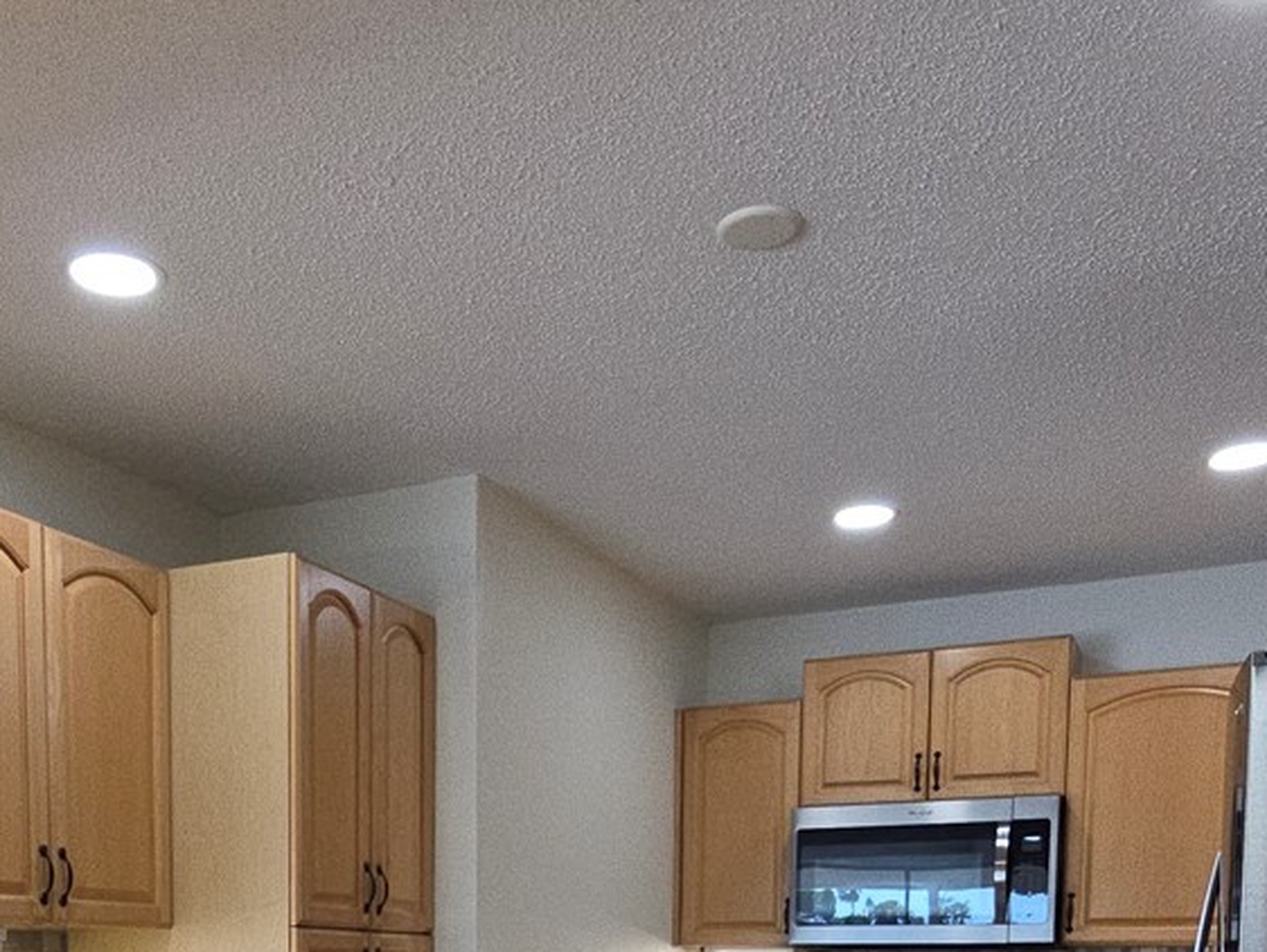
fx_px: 1355
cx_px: 444
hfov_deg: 49.4
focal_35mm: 37
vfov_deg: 33.0
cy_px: 1087
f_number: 2.2
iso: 80
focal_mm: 2.2
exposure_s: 1/120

Written task
Make an exact copy of all entries above, dropping the images.

Task answer
fx_px: 1355
cx_px: 444
hfov_deg: 49.4
focal_35mm: 37
vfov_deg: 33.0
cy_px: 1087
f_number: 2.2
iso: 80
focal_mm: 2.2
exposure_s: 1/120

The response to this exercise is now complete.